Somente é preocupante o cansaço quando ele é a força dominante, predominante. O cansaço avisa: “olha, é hora de dar uma pausa, relaxar o corpitcho, distrair-se um pouco, dormir mais cedo e acordar mais tarde.”
Quem assistiu Blossom, um seriado sobre uma menina filha de um músico e irmã de um viciado e de um idiota, conheceu o Joey, o irmão idiota. Era um personagem engraçado, ao estilo Magda – outro seriado, desta vez brasileiro, chamado Sai de Baixo, mas mais recente – se você não conheceu, basta pensar que todas as piadas de loira poderiam ser protagonizadas por ele (isso não é o mesmo que ter visto e rido do Joey na TV, mas serve para sentir o teor da coisa). Joey, como todo idiota de TV, possuía clarões de lucidez, sem perder a graça. Uma de suas pérolas de sabedoria consistia em um sistema para esvaziar a mente, quando estaba com a cabeça cheia: basta a pessoa deixar a cabeça pender para o lado, deixar o queixo cair naturalmente (quer dizer, não escancará-la nem mantê-la fechada, apenas relaxar o maxilar), e mirar o infinito. Não é necessário deitar, sentar-se, concentrar-se, meditar, preparar-se ou entrar em contato com o que quer que seja. Basta fazer.

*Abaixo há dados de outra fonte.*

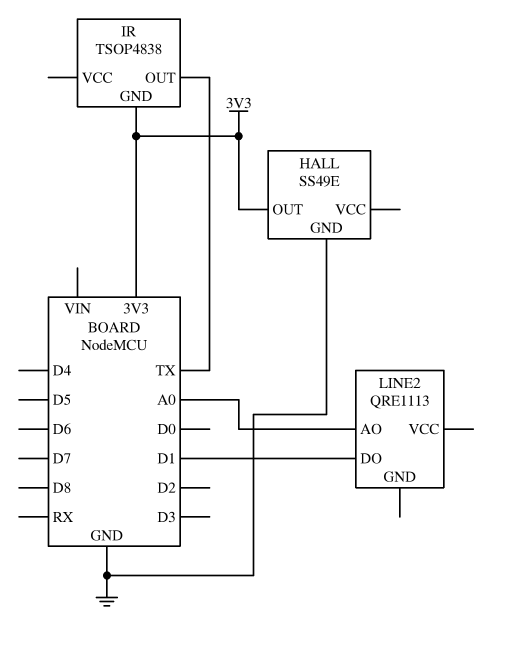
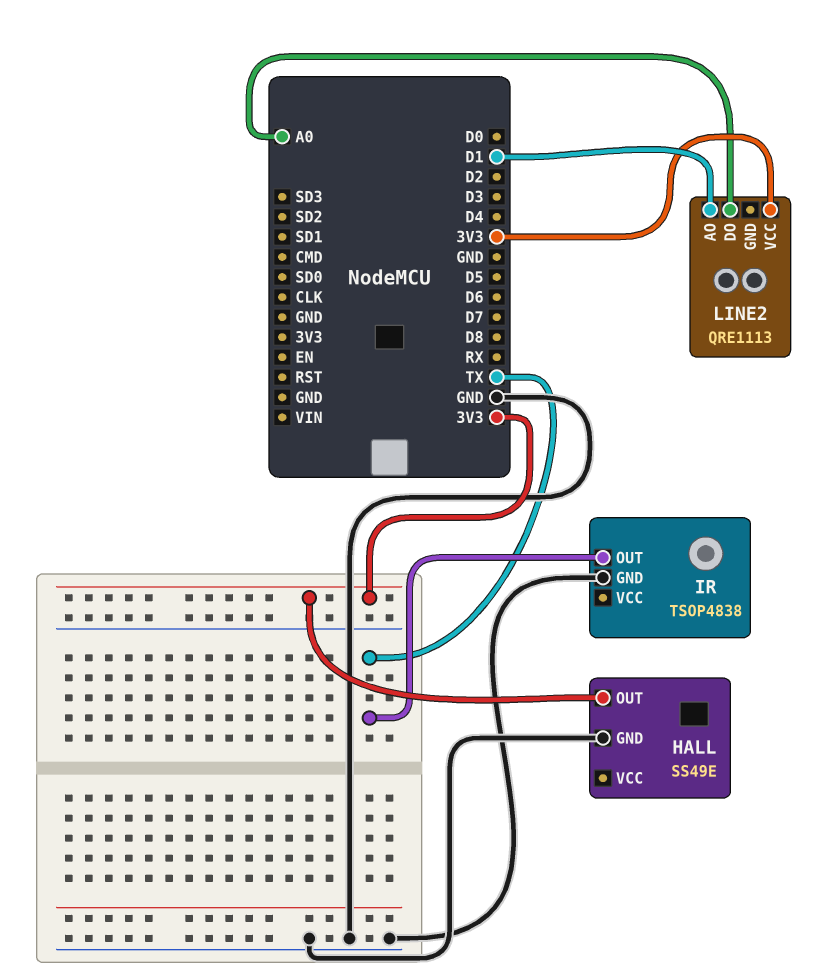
IR pin GND: 3V3 -> GND
LINE2 pin AO: A0 -> D1
LINE2 pin DO: D1 -> A0
LINE2 pin VCC: none -> 3V3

É isso que, às vezes, é necessário: ficar em stand by, deixar ligado somente o necessário para a sobrevivência. Muitas outras coisas são também necessárias, mas elas não vem ao caso aqui.
Mas quando o cansaço domina, aí têm-se um problema. Quer dizer… Uma pessoa tem todo o direito do mundo de render-se ao cansaço, de entregar-se a ele. É como diz o poeta: “Se eu quero me matar, me mato muito bem; se eu quero me estragar, me estrago, o que é que tem?” Mas o problema que gera é que tais pessoas afetam outras, que não querem cansar-se. Mas conviver com alguém movido pelo cansaço, obriga a pessoa a lutar contra esta força em si e emanante do outro, também. Por isso, é muito melhor que essa pessoa possa espantar seu cansaço para longe de si – e, consequentemente, para longe de mim – do que eu me ver na obrigação de espantar essa pessoa para longe de mim. É verdade que nem sempre precisamos conviver com quem não queremos, mas estou pensando naquelas situações em que tão cedo não será possível distanciar-se da pessoa.
Este era o problema.
Talvez seja, mesmo, um problema social. Um cansaço disseminando-se entre as pessoas todas, tornando toda uma sociedade apática e rengue. As pessoas que surfam predominantemente nas ondas do cansaço espraiam suas águas por todo o tecido social. Imagine o perigo!
Nem sempre é o momento de vencer o cansaço. De um passo pra frente e dois para trás em outro passo pra frente e mais dois pra trás, olha aí o Aldo Rebelo: foi presidente do Brasil. Mas, mais do que nessa situação, o cansaço serve de aviso, de que a pessoa está precisando fazer uma pausa técnica. “Pausa” e não “Stop”, que sempre é um passo para o “Rewind” (dos idos tempos do VHS) eterno. Pausa estratégica. Pausa da respiração entre uma aspiração e uma expiração, e não pausa sem fim da respiração.